Short documentation of the API

This short document aim at documenting the API used in my SMPyBandits environment, and closing this issue #3.

Code organization

Layout of the code:


UML diagrams

For more details, see these UML diagrams.

Question: How to change the simulations?

To customize the plots

  1. Change the default settings defined in Environment/plotsettings.py.

To change the configuration of the simulations

  1. Change the config file, i.e., configuration.py for single-player simulations, or configuration_multiplayers.py for multi-players simulations.
  2. A good example of a very simple configuration file is given in very_simple_configuration.py`

To change how to results are exploited

  1. Change the main script, i.e., main.py for single-player simulations, main_multiplayers.py for multi-players simulations. Some plots can be disabled or enabled by commenting a few lines, and some options are given as flags (constants in the beginning of the file).
  2. If needed, change, improve or add some methods to the simulation environment class, i.e., Environment.Evaluator for single-player simulations, and Environment.EvaluatorMultiPlayers for multi-players simulations. They use a class to store their simulation result, Environment.Result and Environment.ResultMultiPlayers.

Question: How to add something to this project?

In other words, what’s the API of this project?

For a new arm

  1. Make a new file, e.g., MyArm.py
  2. Save it in Arms/
  3. The file should contain a class of the same name, inheriting from Arms/Arm, e.g., like this class MyArm(Arm): ... (no need for any super call)

DATA EXCERPTS:
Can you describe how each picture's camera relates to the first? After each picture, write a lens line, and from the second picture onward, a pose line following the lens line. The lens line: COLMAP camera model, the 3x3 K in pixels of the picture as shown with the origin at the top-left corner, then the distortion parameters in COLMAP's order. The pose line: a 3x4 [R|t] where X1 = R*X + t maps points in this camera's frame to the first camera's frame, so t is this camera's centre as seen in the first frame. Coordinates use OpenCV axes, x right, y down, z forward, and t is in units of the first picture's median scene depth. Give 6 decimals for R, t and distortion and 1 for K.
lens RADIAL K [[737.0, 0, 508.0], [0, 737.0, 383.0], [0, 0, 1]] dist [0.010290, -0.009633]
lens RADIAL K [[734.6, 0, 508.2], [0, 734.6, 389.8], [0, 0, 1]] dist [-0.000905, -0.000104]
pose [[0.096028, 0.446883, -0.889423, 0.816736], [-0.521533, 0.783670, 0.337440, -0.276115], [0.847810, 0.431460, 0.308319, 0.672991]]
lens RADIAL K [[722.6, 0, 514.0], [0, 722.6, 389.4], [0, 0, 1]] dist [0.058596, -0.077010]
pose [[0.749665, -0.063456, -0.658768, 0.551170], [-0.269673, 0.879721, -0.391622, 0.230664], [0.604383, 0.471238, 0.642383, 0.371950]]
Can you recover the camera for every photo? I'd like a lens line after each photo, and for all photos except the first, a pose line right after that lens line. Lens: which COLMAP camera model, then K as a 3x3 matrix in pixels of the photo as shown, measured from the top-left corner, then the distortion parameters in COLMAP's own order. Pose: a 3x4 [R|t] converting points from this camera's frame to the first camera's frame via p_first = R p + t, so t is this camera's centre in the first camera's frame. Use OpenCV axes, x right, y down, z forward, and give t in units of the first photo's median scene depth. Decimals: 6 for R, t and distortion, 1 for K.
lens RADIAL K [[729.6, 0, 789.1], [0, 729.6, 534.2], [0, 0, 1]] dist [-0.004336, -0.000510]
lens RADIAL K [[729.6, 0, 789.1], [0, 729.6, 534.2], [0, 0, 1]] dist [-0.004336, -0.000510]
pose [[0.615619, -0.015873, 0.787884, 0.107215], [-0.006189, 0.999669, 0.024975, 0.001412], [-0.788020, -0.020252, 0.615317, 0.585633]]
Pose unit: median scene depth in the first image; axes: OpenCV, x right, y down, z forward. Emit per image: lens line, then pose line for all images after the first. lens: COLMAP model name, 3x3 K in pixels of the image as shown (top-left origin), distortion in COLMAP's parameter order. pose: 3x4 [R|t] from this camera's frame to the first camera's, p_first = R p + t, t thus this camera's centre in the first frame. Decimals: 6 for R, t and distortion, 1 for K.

GOAL OF THE EXERCISE: Reproduce the SMPyBandits API documentation above in full, word for word.

WRITTEN RESPONSE:
Short documentation of the API

This short document aim at documenting the API used in my SMPyBandits environment, and closing this issue #3.

Code organization

Layout of the code:


UML diagrams

For more details, see these UML diagrams.

Question: How to change the simulations?

To customize the plots

  1. Change the default settings defined in Environment/plotsettings.py.

To change the configuration of the simulations

  1. Change the config file, i.e., configuration.py for single-player simulations, or configuration_multiplayers.py for multi-players simulations.
  2. A good example of a very simple configuration file is given in very_simple_configuration.py`

To change how to results are exploited

  1. Change the main script, i.e., main.py for single-player simulations, main_multiplayers.py for multi-players simulations. Some plots can be disabled or enabled by commenting a few lines, and some options are given as flags (constants in the beginning of the file).
  2. If needed, change, improve or add some methods to the simulation environment class, i.e., Environment.Evaluator for single-player simulations, and Environment.EvaluatorMultiPlayers for multi-players simulations. They use a class to store their simulation result, Environment.Result and Environment.ResultMultiPlayers.

Question: How to add something to this project?

In other words, what’s the API of this project?

For a new arm

  1. Make a new file, e.g., MyArm.py
  2. Save it in Arms/
  3. The file should contain a class of the same name, inheriting from Arms/Arm, e.g., like this class MyArm(Arm): ... (no need for any super call)